Many people have the incorrect assumption that when someone retires they have a lot of money to spare. This is the farthest thing from the truth. The majority of retirees are on fixed incomes from a pension, disability, and or combination with social security income.
According to U.S. Census Bureau data, the median average retirement income for retirees 65 and older is $47,357. The average mean retirement income is $73,228. These numbers are broken down into median and mean to more fully understand the average retirement income. The most recent data available is from 2019.
The Difference Between Mean and Median Income
Obviously, there’s a big difference in average retirement income based on whether you’re talking about the median or the mean number. The mean retirement income is about one-third higher than the median retirement income. So what’s the difference?
Median retirement income is calculated by listing every retirees’ income in order, from lowest to highest. The number right in the middle — with half of retirement incomes higher and half lower — would be the median.

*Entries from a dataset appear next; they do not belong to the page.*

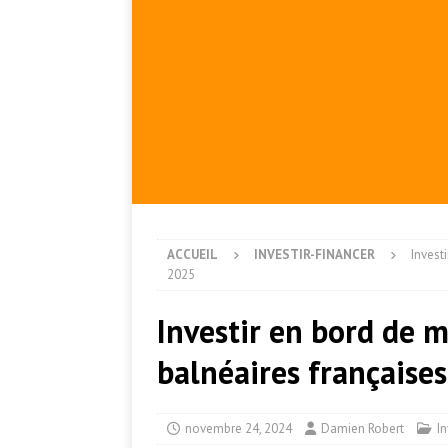
ACCUEIL
INVESTIR-FINANCER
Invest
2025
Investir en bord de m
balnéaires française
novembre 24, 2024
Damien Robert
In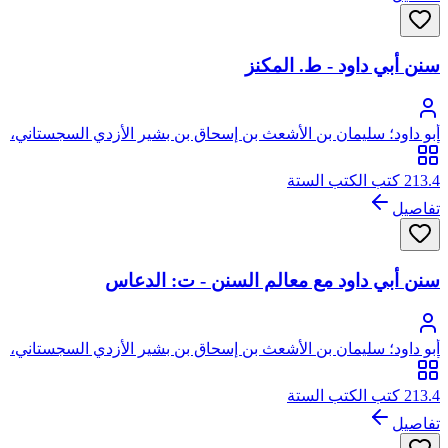
سنن أبي داود - ط. المكنز
أبو داود؛ سليمان بن الأشعث بن إسحاق بن بشير الأزدي السجستاني،
أبو داود
213.4 كتب الكتب الستة
تفاصيل
سنن أبي داود مع معالم السنن - ت: الدعاس
أبو داود؛ سليمان بن الأشعث بن إسحاق بن بشير الأزدي السجستاني،
أبو داود
213.4 كتب الكتب الستة
تفاصيل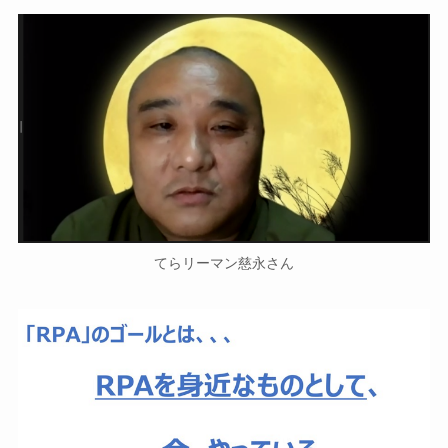
てらリーマン慈永さん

The average or mean income is calculated by adding all retirement income and dividing this by the total number of U.S. retirees or households. According to statisticians, the median number is probably more representative of the actual average retirement income in the U.S. than the mean number. This is because households with higher retirement income tend to skew the mean calculation toward the high side.

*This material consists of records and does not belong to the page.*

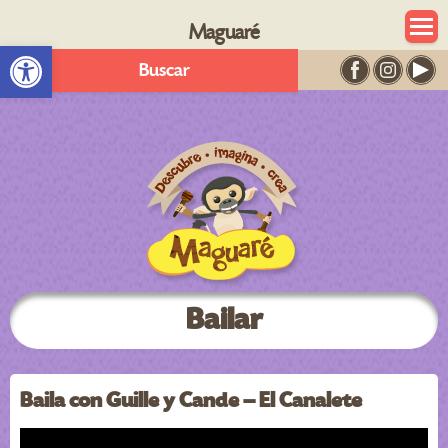
Maguaré
Abrir barra de herramientas
Buscar
Bailar
Baila con Guille y Cande – El Canalete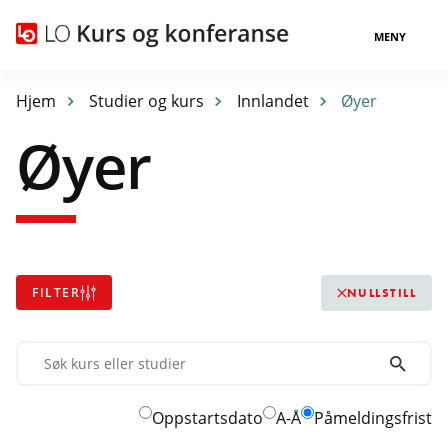
MENY
Hjem
Studier og kurs
Innlandet
Øyer
Øyer
FILTER
NULLSTILL
Søk
kurs
eller
Oppstartsdato
A-Å
Påmeldingsfrist
studier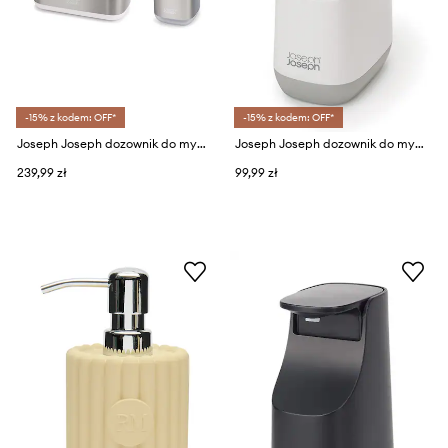
-15% z kodem: OFF*
-15% z kodem: OFF*
Joseph Joseph dozownik do mydła i pojemnik na szczoteczki Barthroom Beauties 2-pack
Joseph Joseph dozownik do mydła Slim
239,99 zł
99,99 zł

Source: See the link attached for 2021 estimates You will note as you get older both the mean and median decrease. COLA (cost of living) differences are not incorporated into these numbers For example, a median income of $54,000 for a retired 65-year-old couple living in the rural Midwest would probably allow for a more comfortable retirement lifestyle than the same income would for the same age couple living in a high-cost metropolitan area like New York City or San Francisco.
The Pension Rights Center reports that half of all Americans age 65 or older have incomes less than $24,224 a year. That number is lower because it’s only individual incomes of those above the age of 65, not household totals. As you can see from the numbers above, the median household income falls as you move farther up in age.
Given the above date on retiree income, how does Pfizer think those in the population that are at the most risk of cardiac issues could possibly afford a medication that costs roughly $21,000 per month to stay alive, suffer less or maintain the heart muscle from further atrophy and heart wall thickening?
I'd say that the estimate of making between 100 and 103 billion in 2022 could offset the expense of research on Vyndamax and Vyndaqel.